All of the normal disclaimers apply here. While I have a vested interest in seeing dotProject acceptance grow and flourish, I do not have a vested interest in ripping Microsoft Project to shreads. In fact, I like seeing it thrive… let me explain:
I've used it regularly since 1998, have a number of books on it, have (legitimate!) licenses of every version from 2000 on, but that doesn't change the truth: Microsoft Project is an excellent project planning tool but it is not a project management tool.
Project planning is the process where you gather the information relevant to your project like the task estimates, dependencies, deadlines, and relevant resources (in human-speak: people). You take all of these numbers and match them to a calendar combined with the other aspects like company holidays, vacations, etc and you get an estimated set of release dates. Interesting and vital aspects such as the Critical Path pop out of this analysis and can be used as indicators of project status. If you really want to get advanced, you can apply likelihoods to your estimates and apply Monte Carlo simulations to estimate a range of completion dates and likelihoods of making them. Microsoft Project handles many of these aspects beautifully and even draws impressive pictures to make them crystal clear.

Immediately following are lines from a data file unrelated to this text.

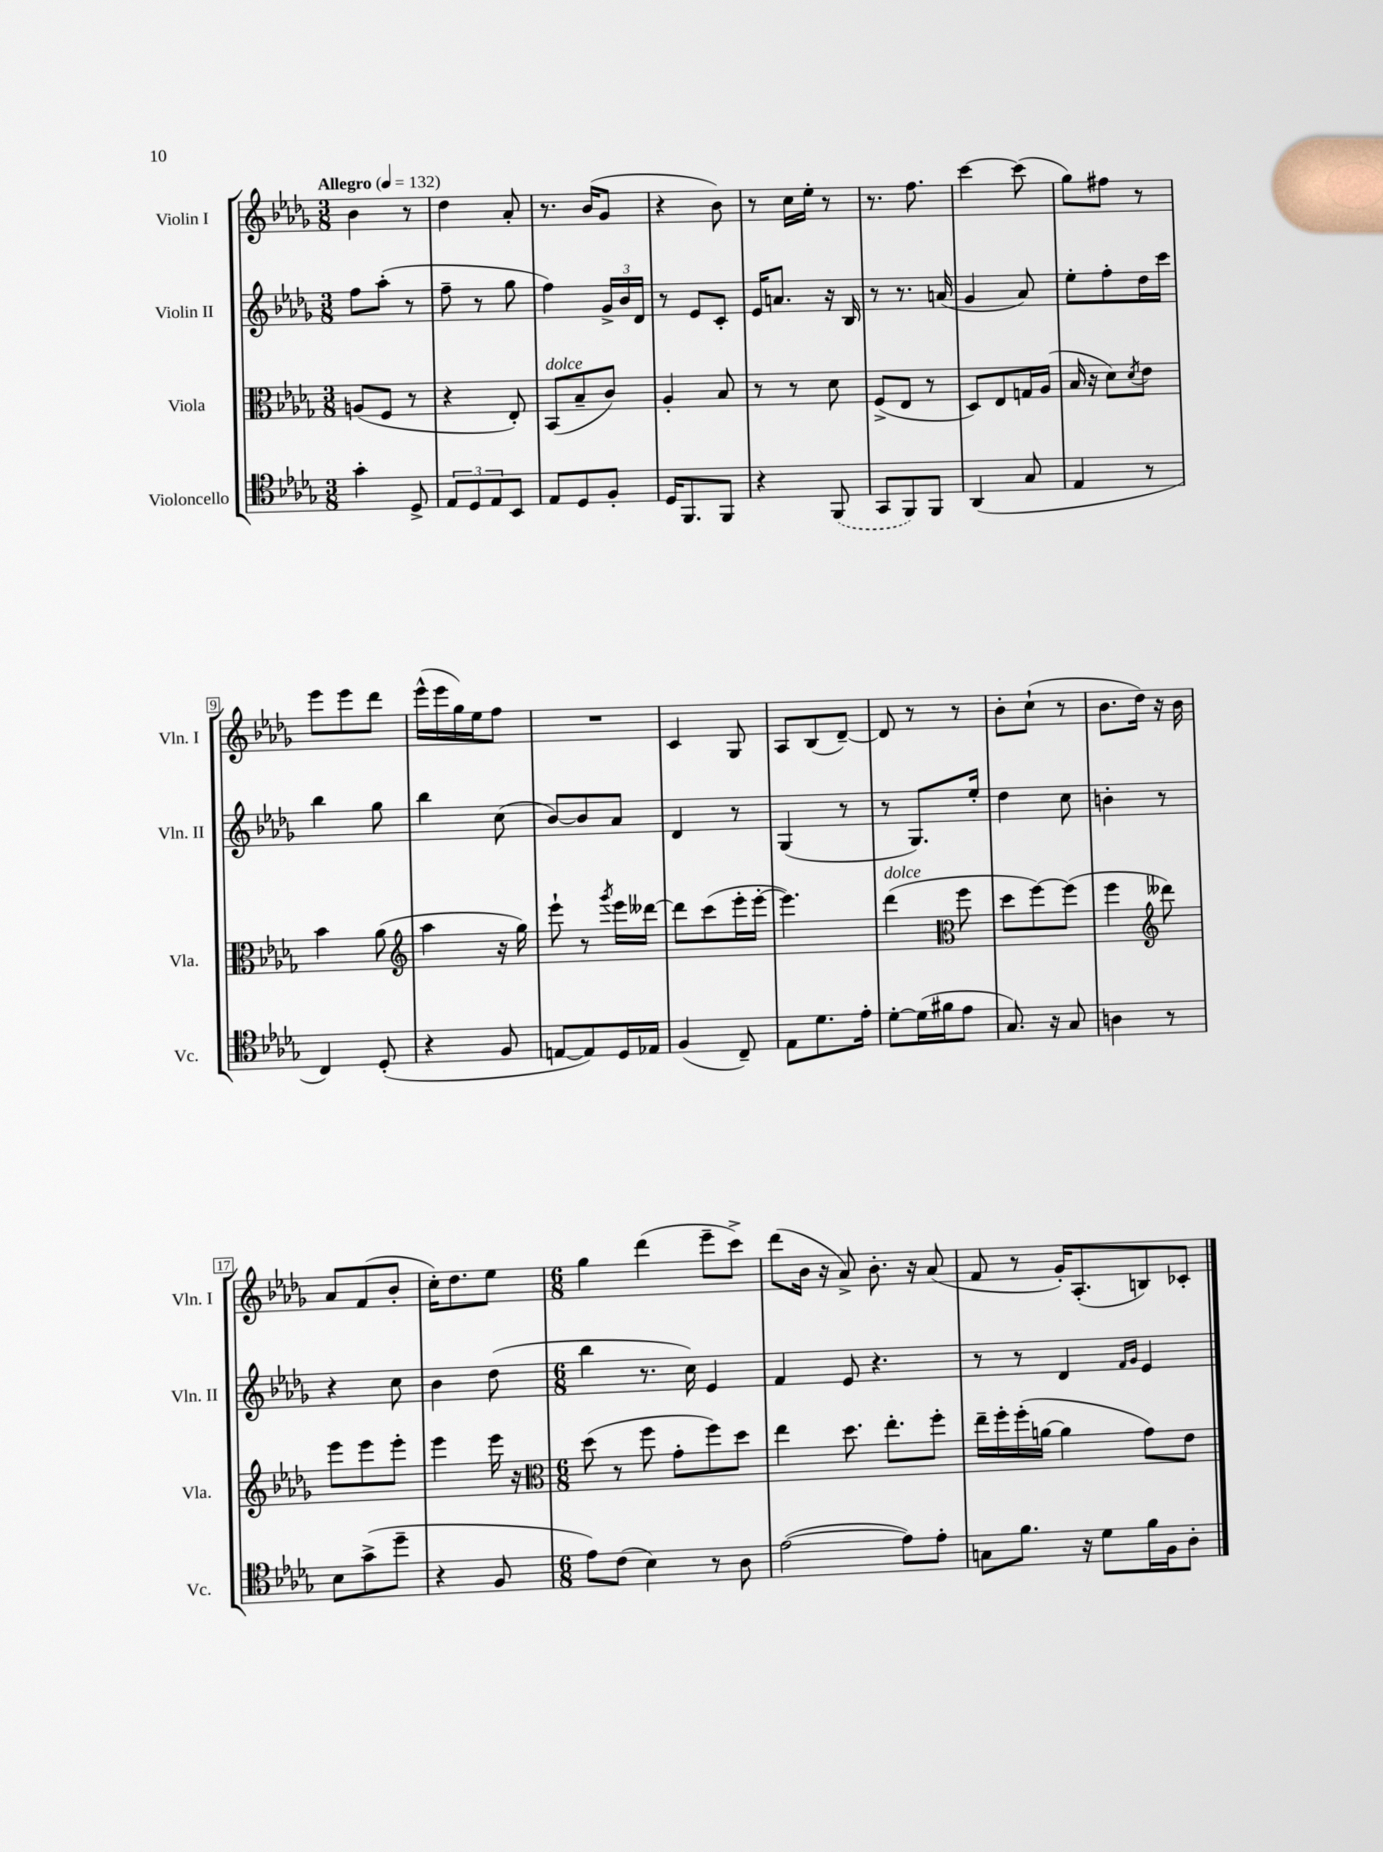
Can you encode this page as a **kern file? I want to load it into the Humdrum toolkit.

**kern	**kern	**kern	**kern
*part4	*part3	*part2	*part1
*staff4	*staff3	*staff2	*staff1
*I"Violoncello	*I"Viola	*I"Violin II	*I"Violin I
*I'Vc.	*I'Vla.	*I'Vln. II	*I'Vln. I
*clefC4	*clefC3	*clefG2	*clefG2
*k[b-e-a-d-g-]	*k[b-e-a-d-g-]	*k[b-e-a-d-g-]	*k[b-e-a-d-g-]
*M3/8	*M3/8	*M3/8	*M3/8
*MM132	*MM132	*MM132	*MM132
=1	=1	=1	=1
!	!	!	!LO:TX:a:B:t=Allegro
4g-'\	(8An/L	8ff\L	4b-\
.	8F/J	(8aa-'\J	.
8D-^/	8r	8r	8r
=2	=2	=2	=2
12E-/L	4r	8ff~\	4dd-\
12D-/	.	.	.
.	.	8r	.
12E-/	.	.	.
8BB-/J	8E-'/)	8gg-\	8a-'/
=3	=3	=3	=3
!	!LO:TX:a:i:t=dolce	!	!
8E-/L	(8BB-/L	4ff\)	8.r
8D-/	8B-~/	.	.
.	.	.	(16b-/KL
8F'/J	8c/J)	24g-^/LL	8g-/J
.	.	24b-/	.
.	.	24d-/JJ	.
=4	=4	=4	=4
16D-/KL	4A-'/	8r	4r
8.FF/	.	.	.
.	.	8e-/L	.
8FF/J	8B-/	8c'/J	8b-\)
=5	=5	=5	=5
4r	8r	16e-/KL	8r
.	.	8.an/J	.
.	8r	.	16cc\LL
.	.	.	16ee-'\JJ
(8FF/	8d-\	16r	8r
.	.	16B-/	.
=6	=6	=6	=6
8GG-/L	(8F^/L	8r	8.r
8FF/)	8E-/J	8.r	.
.	.	.	8.ff\
8FF/J	8r	.	.
.	.	(16an/	.
=7	=7	=7	=7
(4AA-/	8D-/L)	4g-/	[4ccc\
.	8E-/	.	.
8G-/	16Gn/L	8a-/)	(8ccc\]
.	(16A-/JJ	.	.
=8	=8	=8	=8
4E-/	16B-/	8ee-'\L	8gg-\L)
.	16r	.	.
.	8d-\L)	8ff'\	8ff#X\J
.	8qd-/	.	.
8r	8e-\J	16dd-\L	8r
.	.	16ccc\JJ	.
!!LO:LB:g=z
=9	=9	=9	=9
4C/)	4b-\	4bb-\	8eee-\L
.	.	.	8eee-\
(8D-'/	(8a-\	8gg-\	8ddd-\J
=10	=10	=10	=10
*	*clefG2	*	*
4r	4aa-\	4bb-\	(16eee-^^\LL
.	.	.	16eee-\
.	.	.	16gg-\)
.	.	.	16ee-\J
8F/	16r	(8cc\	8ff\J
.	16gg-\)	.	.
=11	=11	=11	=11
[8En/L	8eee-`\	[8b-/L)	4.r
8E/])	8r	8b-/]	.
.	8qggg-/	.	.
16D-/L	16eee-\LL	8a-/J	.
16E-X/JJ	[16ddd--X\JJ	.	.
=12	=12	=12	=12
(4F/	8ddd--\L]	4d-/	4c/
.	(8ccc\	.	.
8C~/)	16eee-'\L	8r	8G-/
.	[16eee-'\JJ	.	.
=13	=13	=13	=13
8E-\L	4.eee-\])	(4G-/	8A-/L
8.d-\	.	.	(8B-/
.	.	8r	[8d-~/J)
16e-'\Jk	.	.	.
=14	=14	=14	=14
!	!LO:TX:a:i:t=dolce	!	!
[8d-'\L	(4ddd-\	8r	8d-/]
(16d-\L]	.	8.G-/L)	8r
16f#X\J	.	.	.
*	*clefC3	*	*
8e-\J	8ff\	.	8r
.	.	16ee-'/Jk	.
=15	=15	=15	=15
8.G-/)	8dd-\L	4dd-\	8b-'\L
.	[8ff\)	.	(8cc`\J
16r	.	.	.
8G-/	(8ff\J]	8cc\	8r
=16	=16	=16	=16
4An\	4ff\	4bn'\	8.b-\L
.	.	.	16dd-\Jk)
*	*clefG2	*	*
8r	8ddd--X\)	8r	16r
.	.	.	16b-\
!!LO:LB:g=z
=17	=17	=17	=17
8B-\L	8eee-\L	4r	8a-/L
(8g-^\	8eee-\	.	(8f/
8dd-~\J	8eee-'\J	8cc\	8b-'/J
=18	=18	=18	=18
4r	4eee-\	4b-\	16cc'\KL)
.	.	.	8.dd-\
8F/	16eee-\	(8dd-\	8ee-\J
.	16r	.	.
=19	=19	=19	=19
*	*clefC3	*	*
*M6/8	*M6/8	*M6/8	*M6/8
8e-\L)	(8dd-\	4bb-\	4gg-\
(8c\J	8r	.	.
4B-\)	8ff\	8.r	(4ddd-\
.	8g-'\L	.	.
.	.	16cc\)	.
8r	8ff\)	4e-/	8eee-~\L
8A-\	8dd-\J	.	8ccc^\J)
=20	=20	=20	=20
([2e-\	4ee-\	4f/	(8ddd-\L
.	.	.	16b-\Jk
.	.	.	16r
.	8.dd-\	8e-/	8a-^/)
.	.	4.r	8.b-'\
.	8.ee-'\L	.	.
8e-\L])	.	.	.
.	.	.	16r
8e-'\J	8ff'\J	.	(8a-/
=21	=21	=21	=21
8Gn\L	16ee-~\LL	8r	8f/
.	16ff'\	.	.
8.f\J	(16ff'\	8r	8r
.	[16an\JJ	.	.
.	4a\]	4d-/	16g-'/KL)
16r	.	.	(8.A-'/
8d-\L	.	.	.
.	.	16qqf/LL	.
.	.	16qqg-/JJ	.
16f\L	8g-\L)	4e-/	8Bn/)
16F\J	.	.	.
8A-'\J	8e-\J	.	8c-X'/J
==	==	==	==
*-	*-	*-	*-
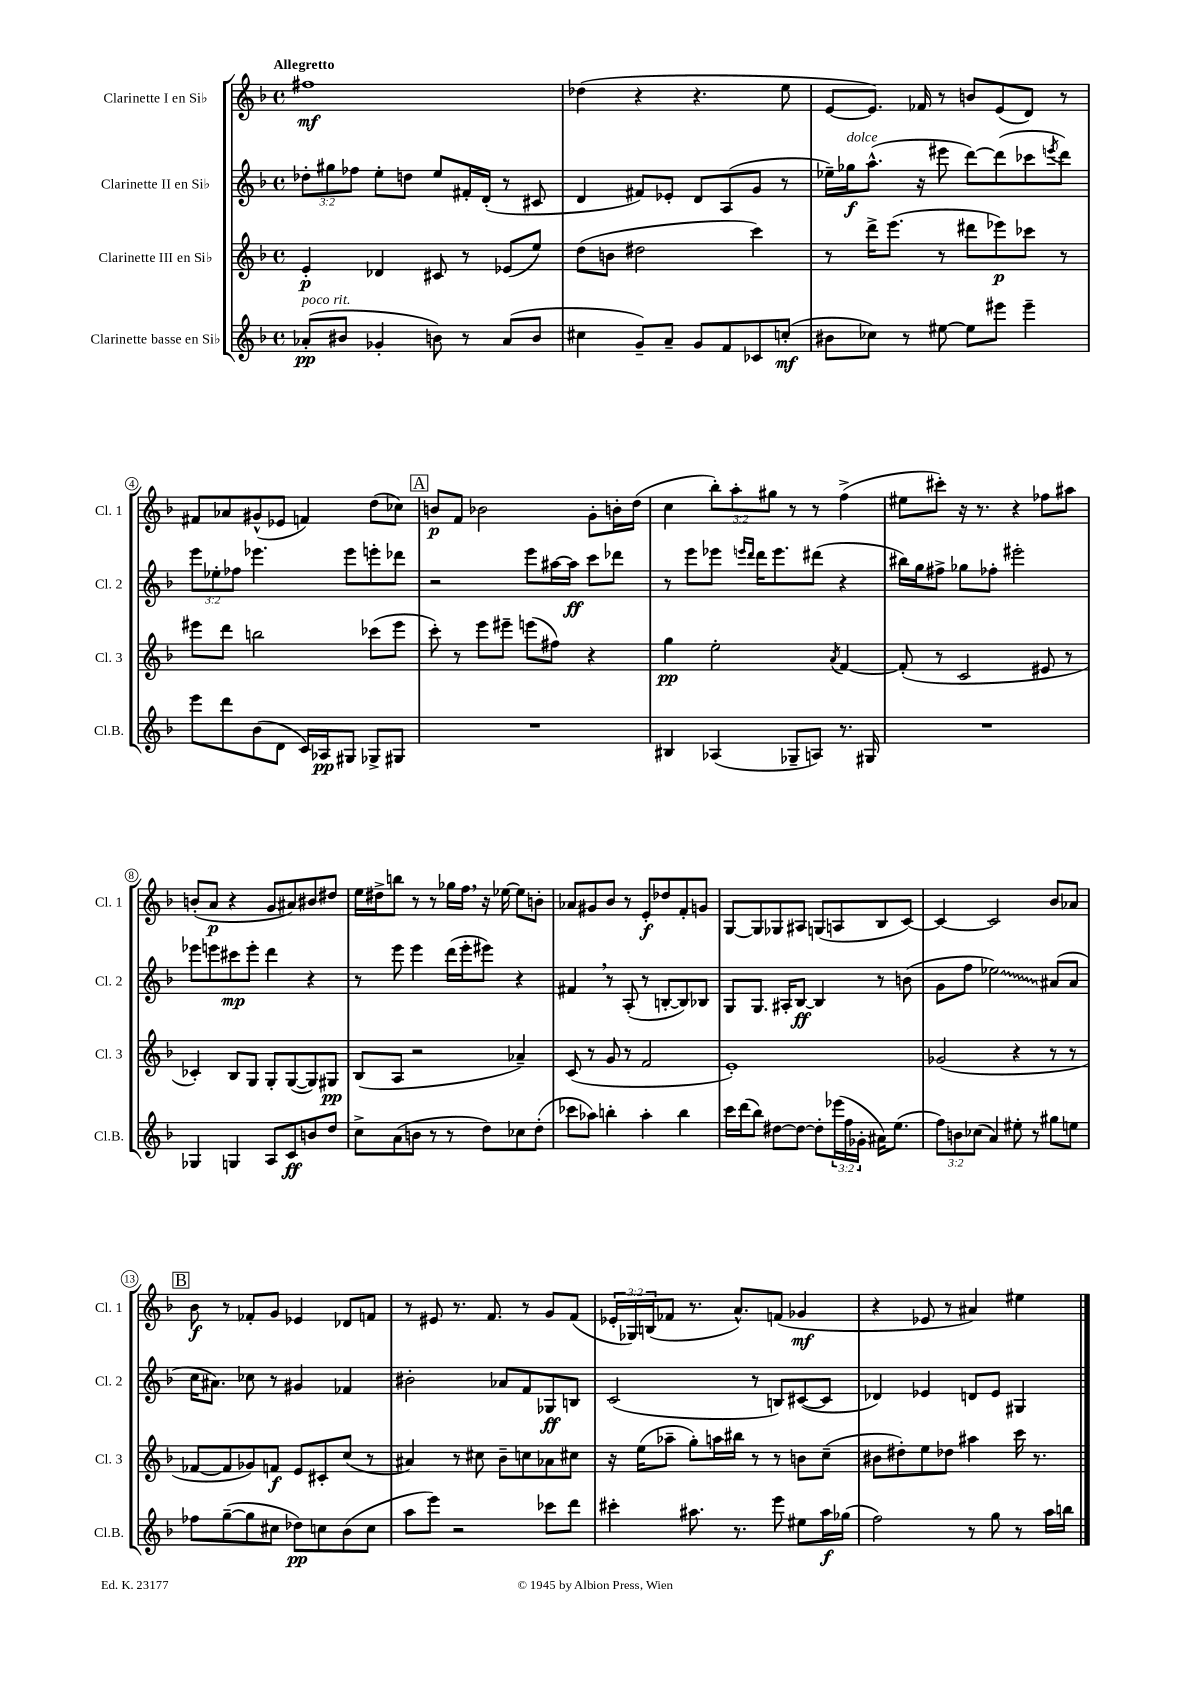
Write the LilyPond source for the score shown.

<<
\new StaffGroup <<
\new Staff = "s0" \with { instrumentName = "Clarinette I en Sib" shortInstrumentName = "Cl. 1" } {
    \clef treble \key f \major \defaultTimeSignature \time 4/4 \override Staff.TupletNumber.text = #tuplet-number::calc-fraction-text \tempo "Allegretto"
    fis''1\mf |
    des''4( r4 r4. e''8 |
    e'8~ e'8.) fes'16 r8 b'8 e'8( d'8) r8 |
    fis'8 aes'8 gis'8-^( ees'8 f'4) d''8( ces''8) |
    \mark \markup { \box "A" } b'8\p f'8 bes'2 g'8-. b'16-. d''16( |
    c''4 \tuplet 3/2 { bes''8-.) a''8-. gis''8 } r8 r8 f''4->( |
    eis''8 cis'''8-.) r16 r8. r4 fes''8 ais''8 |
    b'8-.( a'8\p r4 g'8 ais'8) bis'8 dis''8 |
    e''16 dis''16-> b''8 r8 r8 ges''16 f''16 \breathe r16 ees''16~ ees''8 b'8-. |
    aes'8 gis'8 bes'8 r8 e'8-.\f des''8 f'8-. g'8 |
    g8~ g8 ges8 ais8 g8( a8 bes8 c'8~) |
    c'4~ c'2 bes'8 aes'8 |
    \mark \markup { \box "B" } bes'8\f r8 fes'8-. g'8 ees'4 des'8 f'8 |
    r8 eis'8 r8. f'8. r8 g'8 f'8( |
    \tuplet 3/2 { ees'16-. ges16) b16( } fes'8 r8. a'8.-^) f'8( ges'4\mf |
    r4 ees'8 r8 ais'4) eis''4 \bar "|." |
}
\new Staff = "s1" \with { instrumentName = "Clarinette II en Sib" shortInstrumentName = "Cl. 2" } {
    \clef treble \key f \major \defaultTimeSignature \time 4/4 \override Staff.TupletNumber.text = #tuplet-number::calc-fraction-text
    \tuplet 3/2 { des''8-. gis''8 fes''8 } e''8-. d''8 e''8 fis'16-. d'16-.( r8 cis'8 |
    d'4 fis'8) ees'8-. d'8 a8( g'8 r8 |
    ees''16--) ges''16\f^\markup { \italic "dolce" } a''8.-^( r16 eis'''8 d'''8~) d'''8( ces'''8 \acciaccatura { e'''8 } d'''8) |
    \tuplet 3/2 { e'''8 ees''8-. fes''8 } ees'''4. ees'''8 e'''8-. des'''8 |
    \mark \markup { \box "A" } r2 e'''8 ais''16~ ais''16\ff c'''8 des'''8 |
    r8 e'''8 ees'''8 \grace { e'''16 d'''16 } d'''16 e'''8. dis'''8( r4 |
    bis''16) g''16 fis''8-> ges''8 fes''8-. eis'''2-. |
    ees'''8 e'''8 cis'''8\mp e'''8-. d'''4 r4 |
    r8 e'''8 e'''4 d'''16( e'''16-. eis'''8) r4 |
    fis'4 \breathe r8 a8-.( r8 b8~-. b8) bes8 |
    g8 g8. ais16-. bes8~\ff bes4 r8 b'8( |
    g'8 f''8 \once \override Glissando.style = #'zigzag ees''2\glissando) ais'8( ais'8 |
    \mark \markup { \box "B" } c''16 ais'8.) ces''8 r8 gis'4 fes'4 |
    bis'2-. aes'8 f'8 ges8\ff b8 |
    c'2( r8 b8) cis'8~( cis'8 |
    des'4) ees'4 d'8 ees'8 gis4 \bar "|." |
}
\new Staff = "s2" \with { instrumentName = "Clarinette III en Sib" shortInstrumentName = "Cl. 3" } {
    \clef treble \key f \major \defaultTimeSignature \time 4/4
    e'4-.\p des'4 cis'8 r8 ees'8( e''8) |
    d''8( b'8 dis''2 c'''4) |
    r8 d'''16-> e'''8.( r8 dis'''8 ees'''8\p) ces'''8 r8 |
    eis'''8 d'''8 b''2 ces'''8( eis'''8 |
    \mark \markup { \box "A" } c'''8-.) r8 e'''8 eis'''8-- e'''8( fis''8) r4 |
    g''4\pp e''2-. \acciaccatura { a'8 } f'4~ |
    f'8-.( r8 c'2 eis'8 r8 |
    ces'4-.) bes8 g8 g8-. g8~( g8) gis8\pp |
    bes8( a8 r2 aes'4--) |
    c'8( r8 g'8 r8 f'2 |
    e'1-.) |
    ges'2( r4 r8 r8 |
    \mark \markup { \box "B" } fes'8~ fes'8 ges'8) f'8\f e'8 cis'8-. c''8( r8 |
    ais'4) r8 cis''8 bes'8-- c''8 aes'8 cis''8 |
    r16 e''16( aes''8-- g''8-.) a''16 bis''16 r8 r8 b'8 c''8--( |
    bis'8 dis''8-.) e''8 des''8 ais''4 c'''16 r8. \bar "|." |
}
\new Staff = "s3" \with { instrumentName = "Clarinette basse en Sib" shortInstrumentName = "Cl.B." } {
    \clef treble \key f \major \defaultTimeSignature \time 4/4 \override Staff.TupletNumber.text = #tuplet-number::calc-fraction-text
    aes'8-.\pp^\markup { \italic "poco rit." }( bis'8 ges'4-. b'8) r8 aes'8( b'8 |
    cis''4 g'8--) a'8-- g'8 f'8 ces'8 c''8-.\mf( |
    bis'8 ces''8) r8 eis''8~ eis''8 eis'''8 eis'''4-- |
    e'''8 d'''8 bes'8( d'8 c'16) aes16\pp gis8 ges8-> gis8 |
    \mark \markup { \box "A" } R1 |
    bis4 aes4( ges8-- a8) r8. gis16 |
    R1 |
    ges4 g4 a8 c'8\ff b'8 d''8 |
    c''8-> a'8( b'8 r8 r8 d''8) ces''8 d''8-.( |
    ces'''8 aes''8) b''4-. aes''4-. b''4 |
    c'''16 d'''16( bes''8) dis''8~ dis''8~ dis''8-. \tuplet 3/2 { ees'''16( f''16 ges'16-. } ais'16) e''8.( |
    \tuplet 3/2 { f''8) b'8 ces''8( } a'4) eis''8-. r8 gis''8 e''8 |
    \mark \markup { \box "B" } fes''8 g''8~--( g''8 cis''8 des''8\pp) c''8 bes'8( c''8 |
    a''8 e'''8) r2 ces'''8 d'''8 |
    cis'''4-. ais''8. r8. e'''8 eis''8 ais''16\f ges''16( |
    f''2) r8 g''8 r8 a''16 b''16 \bar "|." |
}
>>
>>
\layout { \context { \Score \override BarNumber.stencil = #(make-stencil-circler 0.1 0.3 ly:text-interface::print) } }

As an aside, I believe the above areas are where dotProject can make huge strides. Microsoft Project has not only done these aspects well, but they've done them right and I continue to be impressed by them.
Unfortunately, somewhere along the way, an entire generation of project managers were taught that these planning practices were “project management”. True, they are an important part and you can't successfully complete a project if you don't know what needs to be done, but it doesn't end there. Project management is a day to day and task to task process that involves people. The Agile community has codified this point with the “daily standup meetings” because they realize that projects are dynamic and change on a day to day basis. In order to keep up and know what your milestones are, this sort of feedback has to happen and be reflected in the project plan.
Sure, you can have a team member that updates your project plan after each one of these. Sure, you can republish a new wall decoration for everyone in the team. Sure, you can pass along a copy up the chain or to your customers. But the fundamental question is: Do you have time to do this? Do you have time to reconcile the various versions? Do you have the desire to explain what is/isn't different about it every single time?
Congratulations, your project plan has become yet another piece of documentation that needs to be updated. The worst part is that unlike technical specs or coding comments (like JavaDoc, PHPDoc) or even filling in a daily/weekly timesheet, updating the plan is a task that is done on top of everything else and it doesn't contribute to moving the project along.
In order for Project Management to be effective and worthwhile, it needs to become part of the daily operations and consideration of a project. It can't be an afterthought and it's certainly not a checkbox. Alternatively, project planning and scheduling is (almost) a checkbox, doesn't need to become a daily part of a project, and this is where Microsoft Project shines.